Harper Adams University: Supply chain sustainability and net zero challenges analysed by research team for HSBC UK report

An analysis of how the UK’s supply chain can meet the challenges of hitting sustainability targets and working towards net zero has been developed for HSBC UK by a Harper Adams research team.

Three academics from the University’s Department of Food, Land and Agri-Business Management prepared the report, which examines the intricacies of the issues currently facing the UK’s supply chain when it comes to sustainability – and makes recommendations as to how improvements could be made.

The research by the team – Senior Lecturer Simon Thelwell, Dr Karim Farag, and Dr Richard Byrne – also draws upon two case studies – Shropshire-based family cheese business Belton Farm and multinational fresh prepared food provider Bakkavour.

At the heart of managing the change which is occurring in the industry, Dr Byrne believes, is communication – something which he believes is at the heart of the work being done both in the firms the report uses as case studies, and across the industry more generally.

He said: “Communication is key as the food industry and supply chain adapt and changes to the sustainability goal.

“Producers and processors are increasingly listening to consumer’s concerns, and to a large degree it’s a two-way process as change takes time.

“The industry is dealing with hugely complex supply chains but change is happening, and as processes are revisited, redesigned and plants redeveloped, we will see greater change and faster change and positive impacts.”

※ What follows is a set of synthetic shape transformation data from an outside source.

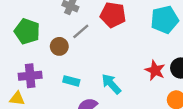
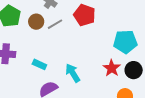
cyan pentagon: (165, 20) -> (125, 42), moved
brown circle: (59, 46) -> (36, 22), moved

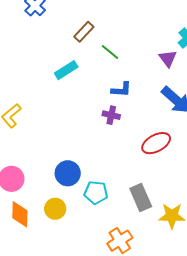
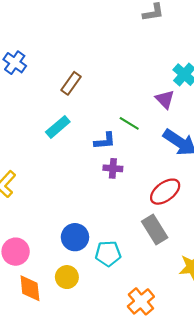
green line: (110, 52) -> (129, 123), moved
blue L-shape: (121, 90) -> (105, 141), moved
gray rectangle: (141, 197) -> (155, 230), moved

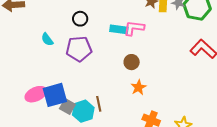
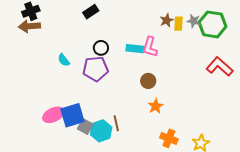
black circle: (80, 19) -> (101, 48), moved
pink L-shape: (134, 28) -> (150, 47), turned -80

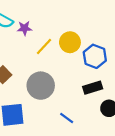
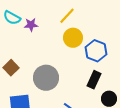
yellow line: (44, 47) -> (67, 16), moved
black rectangle: (93, 88) -> (94, 80), turned -48

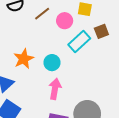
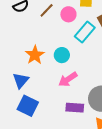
pink arrow: (55, 89) -> (68, 79), turned -126

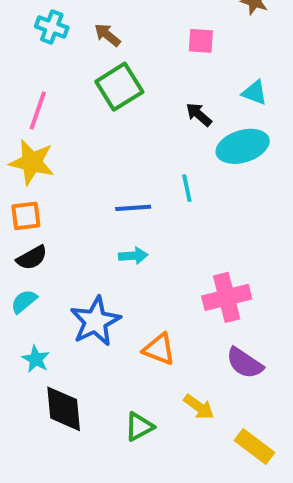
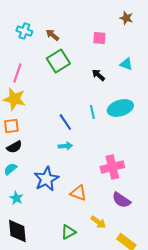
cyan ellipse: (243, 146) -> (120, 108), moved
blue line: (133, 208) -> (65, 122), turned 60
black diamond: (64, 409) -> (17, 231), moved

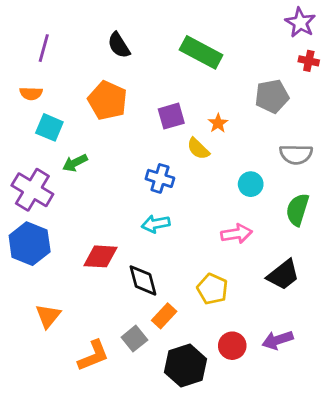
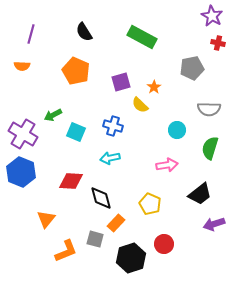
cyan square: (49, 127) -> (76, 132), moved
orange triangle: (48, 316) -> (46, 219), moved
gray square: (134, 339) -> (95, 239), turned -36
purple arrow: (278, 340) -> (214, 224), moved

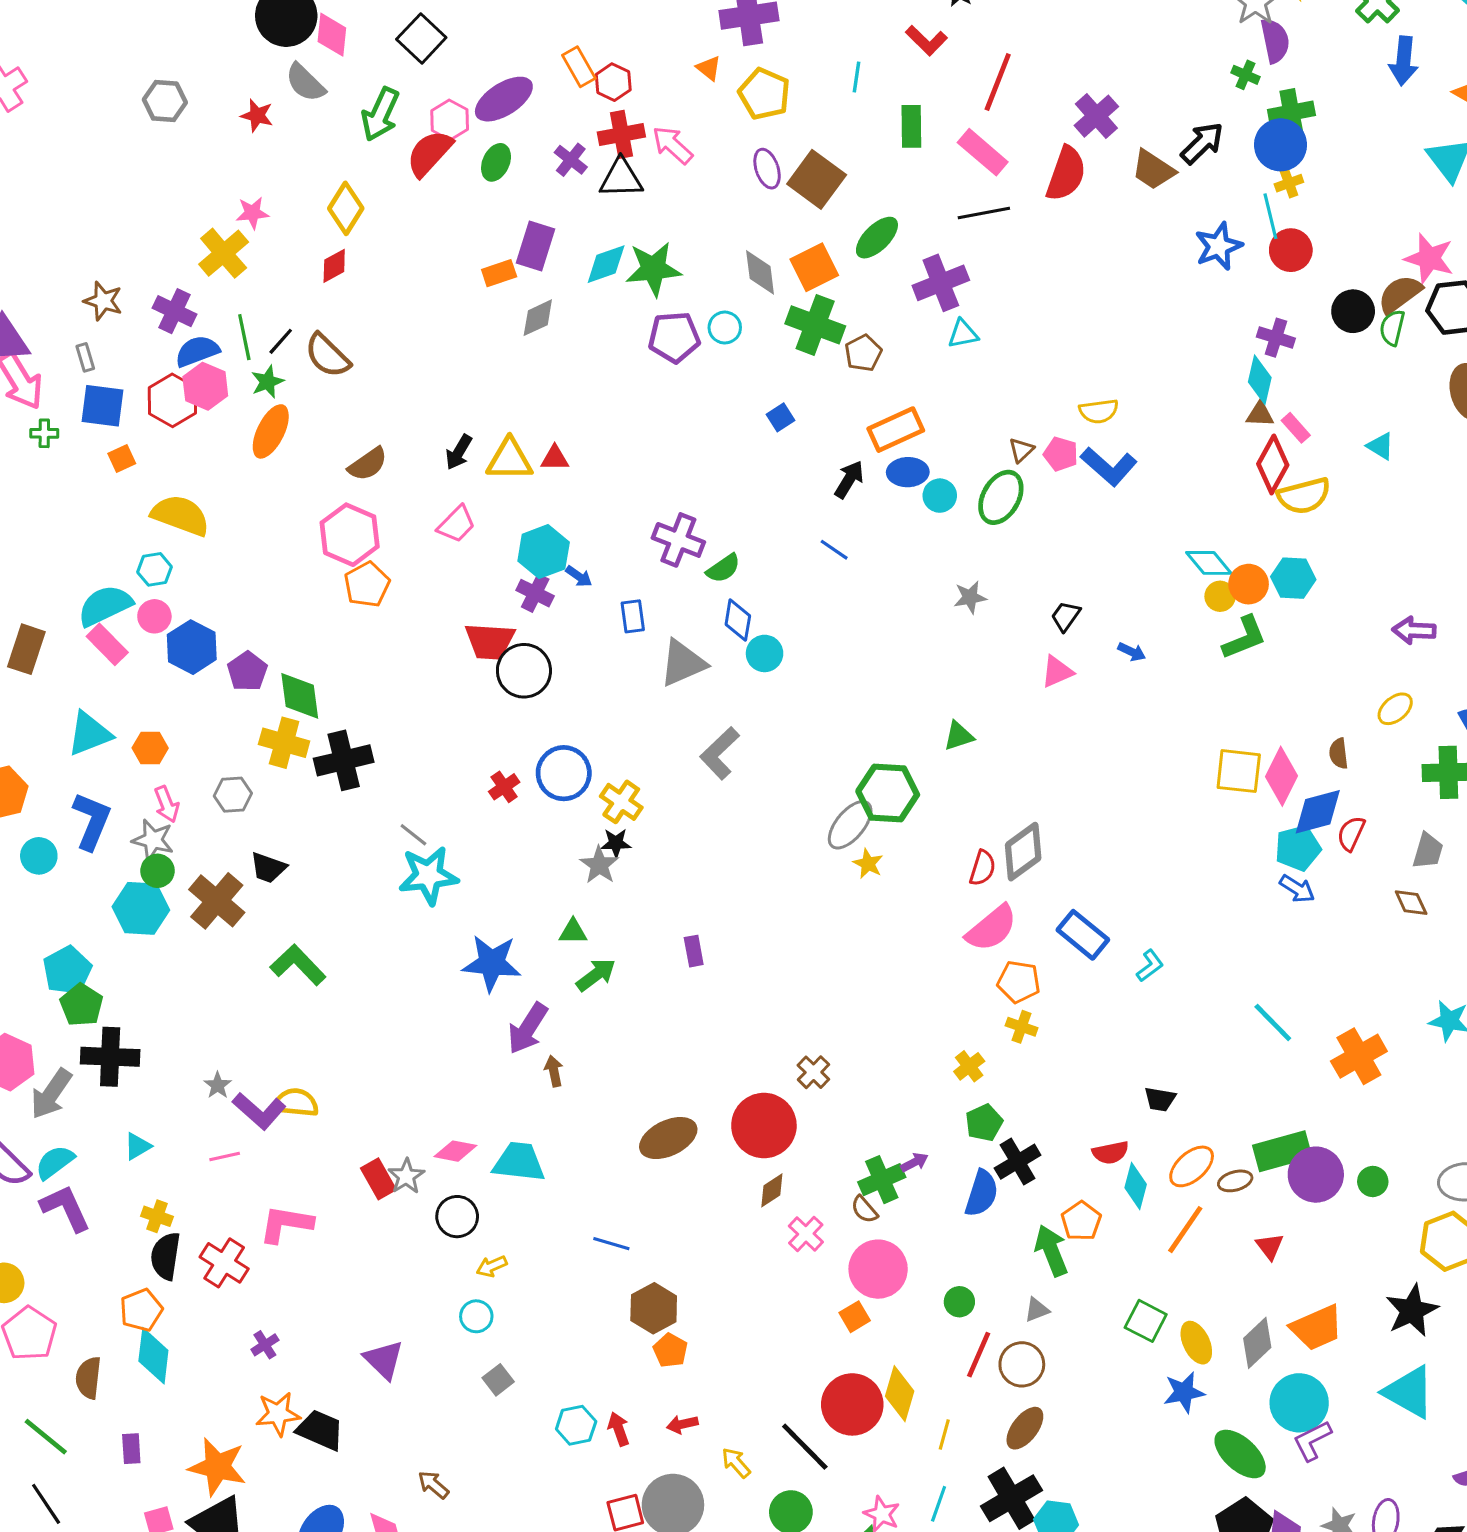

The report notes a series of challenges currently facing the UK’s food supply chain – including trade disruption, fluctuating energy prices, and the effects of climate change on the volatility of food production.

It also notes the impact of innovations in robotics, automation and technology – something which Dr Byrne believes can have a positive impact on the supply chain, if considered in a holistic manner.

He added: “Adopting technology is a big undertaking. The key is to look at the whole supply chain, not just individual elements, as changes to one part may have a negative impact further down the chain.

“So it’s very much about learning from each other and working together as product ranges change and technology is bought in.

“The adoption of tech can bring huge benefits, especially in reducing wastage and the market is maturing now, with some key tried and tested technology available – easily adopted and adapted to different sectors.”

UK firms looking to cut carbon emissions and carbon footprints are offered a range of ten key suggestions in the report, and while Dr Byrne stressed each industry across the sector may have different priorities, he notes: changes to water and energy may be a particular focus as the solutions they require can lead to positive – and measurable – changes.

He added: “Such activities can often be a demonstrable lever to encourage change in the supply chain – which requires more discussion, negotiation and dynamic interaction to ensure change is meaningful.”

Finally, Dr Byrne praised both case study businesses which the report drew upon.

He noted: “Both Bakkavor and Belton have demonstrated real commitment to change in two distinct food producing areas.

“Both have their own degree of complexity related to their scale of operation, and both have demonstrated that communication within the supply chain is essential to delivering change.

“That communication is between suppliers – and also listening to consumers.

“What was most impressive is that they view it as an on-going process, addressing sustainability as part of the business, not as an add-on.

“They are clearly demonstrating positive environmental change in both process change and management, and most importantly, communicating with the supply chain and end user.”